* **Petikan Teks**
----
Kamis, 25 September 2014

Menggapai Puncak yang Lain


Hari itu, perkuliahan akan spesial. Sebab akan diisi oleh seseorang yang spesial. Beliau adalah orang pertama di fakultas kami. Akan berhadapan dengan seorang pemimpin wanita bergelar professor tentunya membuat ekspektasi kami sedemikian tinggi. Dan benar, kami tidak kecewa.

Memang selalu menyenangkan menyimak kata-kata dari orang yang berilmu dan punya banyak pengalaman. Terkadang rasanya ia berucap dengan sedemikian cepat seolah takut apa yang akan ia sampaikan akan terlupa atau terluput begitu saja. Seperti belajar dari kisah nyata, terkadang ada hal-hal tertentu yang bisa kita maknai tentang hidup. Untuk mengetahui bahwa di satu titik terdapat lubang, tidak harus dengan jatuh dulu, khan?

Maka hari itu, sebagai seorang yang sangat berpengalaman di bidangnya, wanita itu bercerita banyak tentang pengalamannya juga tentang beberapa idenya yang ia akui terkadang berseberangan dengan beberapa orang dan beberapa pemikiran lainnya.

saat hidup mengajarimu perihal menebak

warna apa yang akan kau jalin di langit yang luas

adakah telah tepat tambatan penantian

atau sauh harus kembali kau naikkan pada geladak

“Menurut kalian, apa yang paling kita takutkan sebagai seorang farmasis?” tanyanya sambil memandang sekeliling. Anak-anak rambutnya bergerak mengikuti gerakan kepalanya. Para mahasiswa di hadapannya mulai berpikir. Ada yang hanya sibuk dengan lamunannya sendiri, ada pula yang mulai berbisik dengan kawan di sampingnya.

“Memangnya siapa yang tidak takut jika orang-orang mulai bertanya tentang obat?,” ia mulai menjawab pertanyaannya sendiri. Beberapa mata nampak membulat; sepakat. “Ada berapa banyak merek paten untuk satu jenis obat saja. Dan bayangkan ada berapa jenis obat saat ini!” ujarnya dengan nada meninggi. “Lalu datang orang bertanya kepada kita tentang salah satunya, dan menganggap kita tahu semua hal tentang satu jenis obat itu. Bukankah itu menakutkan?” lanjutnya dengan penuh ekspresi. Mahasiswanya nampak mulai mengangguk-angguk. Beberapa terlihat tersenyum kecut, mengiyakan.
----
* **Baris Data**
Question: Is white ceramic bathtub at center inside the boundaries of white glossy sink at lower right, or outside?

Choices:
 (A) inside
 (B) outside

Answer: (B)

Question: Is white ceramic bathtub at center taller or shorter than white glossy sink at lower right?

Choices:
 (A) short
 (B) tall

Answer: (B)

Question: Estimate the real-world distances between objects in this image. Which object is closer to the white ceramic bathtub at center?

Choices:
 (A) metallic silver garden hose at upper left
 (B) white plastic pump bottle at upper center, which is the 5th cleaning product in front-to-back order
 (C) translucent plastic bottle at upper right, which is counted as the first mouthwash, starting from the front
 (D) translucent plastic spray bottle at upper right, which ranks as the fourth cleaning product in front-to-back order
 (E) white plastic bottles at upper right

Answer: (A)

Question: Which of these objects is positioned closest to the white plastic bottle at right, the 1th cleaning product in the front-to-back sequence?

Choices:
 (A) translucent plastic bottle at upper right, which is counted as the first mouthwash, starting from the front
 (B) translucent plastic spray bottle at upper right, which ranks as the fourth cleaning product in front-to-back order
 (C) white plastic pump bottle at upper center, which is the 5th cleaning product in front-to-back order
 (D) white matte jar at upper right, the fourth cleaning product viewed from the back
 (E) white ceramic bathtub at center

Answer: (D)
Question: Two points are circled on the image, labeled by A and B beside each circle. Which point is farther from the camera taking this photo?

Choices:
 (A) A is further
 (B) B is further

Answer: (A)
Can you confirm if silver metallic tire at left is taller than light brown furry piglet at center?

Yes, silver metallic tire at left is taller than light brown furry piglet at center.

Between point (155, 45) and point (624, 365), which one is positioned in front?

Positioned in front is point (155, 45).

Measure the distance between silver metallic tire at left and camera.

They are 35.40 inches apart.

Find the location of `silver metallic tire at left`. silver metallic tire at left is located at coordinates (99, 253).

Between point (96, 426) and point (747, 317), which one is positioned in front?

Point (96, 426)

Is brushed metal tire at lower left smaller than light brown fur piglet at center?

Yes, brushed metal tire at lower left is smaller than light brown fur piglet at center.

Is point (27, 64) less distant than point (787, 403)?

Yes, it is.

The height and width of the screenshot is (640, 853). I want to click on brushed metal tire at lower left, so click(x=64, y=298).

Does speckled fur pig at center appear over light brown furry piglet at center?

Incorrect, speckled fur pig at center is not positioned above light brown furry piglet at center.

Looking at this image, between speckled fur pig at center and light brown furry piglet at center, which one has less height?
----
* **Tugas Anda**
[1] Menurut profesor dalam kisah perkuliahan tersebut, apa yang paling ditakutkan oleh seorang farmasis?
[2] Teruskan kisah perkuliahan bersama profesor tersebut mulai dari kalimat terakhir yang ditampilkan.

* **Hasil Berurutan**
[1] Yang paling ditakutkan adalah ketika orang-orang mulai bertanya tentang obat.

[2]
saat perjalanan menjadi tak berujung

kau menatap horison yang seolah tak tergapai

sementara kembali ke dermaga bukanlah pilihan

pecahkan kacanya dan pastikan hatimu telah siap

ia telah menunggu di sana


Pengakuan dari seorang profesor yang jago di bidang farmakokinetik ini tentu menjadi satu hal yang unik. Apa yang dia katakan di awal itu merupakan satu titik yang membuat para mahasiswa di hadapannya merasakan kedekatan. Merasakan kesamaan. Ketakutan yang sama. Dan dengan cerdas, wanita itu memulai dari sana.

Selanjutnya ia bercerita tentang sistem pendidikan farmasi di Indonesia. Tentang wacana akan dibuatnya program spesialisasi apoteker dan internship sebelum meraih gelar apoteker, serupa sistem untuk para calon dokter.

“Kenapa kita ingin disamakan dengan dokter? Kenapa kita harus ikut dengan sistem mereka?” ujarnya dengan nada tinggi.

“Kalian semua, saat berada di rumah sakit atau di manapun, saat ada orang yang salah sangka dan mengira kalian dokter, kalian jangan bangga! Kalian harus bangga dengan identitas kalian sendiri. Sebagai apoteker!” ucapnya dengan berapi-api.

“Itulah susahnya kita... kita selalu ingin bisa menyamai atau bahkan mengalahkan posisi dokter. Padahal kita tahu setiap profesi itu punya tanggung jawabnya masing-masing. Tidak perlu dipersaingkan. Tidak perlu dicari siapa yang lebih hebat.”, ucapnya. “Jika kita terus melakukan itu, wajar jika kita terus menerus minder dengan profesi kita. Kenapa kita tidak membuat puncak yang lain lalu mencoba mencapainya?” ia melemparkan pertanyaan retoris. Entah dia tahu atau tidak bahwa sebagian mahasiswa yang ia hadapi tengah tersengat semangatnya oleh kata-katanya tadi.

Mengapa kita tidak membuat puncak yang lain?

Pertanyaan itu menggema di kepala saya. Cerdas sekali. Saya rasa, saya mulai menemukan benang merah, sebab-akibat, mengapa wanita ini bisa begitu baja untuk memimpin sebuah fakultas yang awalnya ‘hanya’ sebuah jurusan. Mengapa ia begitu terkenal dengan keunggulan akademiknya di usia muda, di awal-awal sepak terjangnya sebagai mahasiswa, lalu survive menuntut ilmu hingga Negeri Perancis sambil mengandung, melahirkan, dan merawat bayinya di sana. Mengapa ia sehebat itu?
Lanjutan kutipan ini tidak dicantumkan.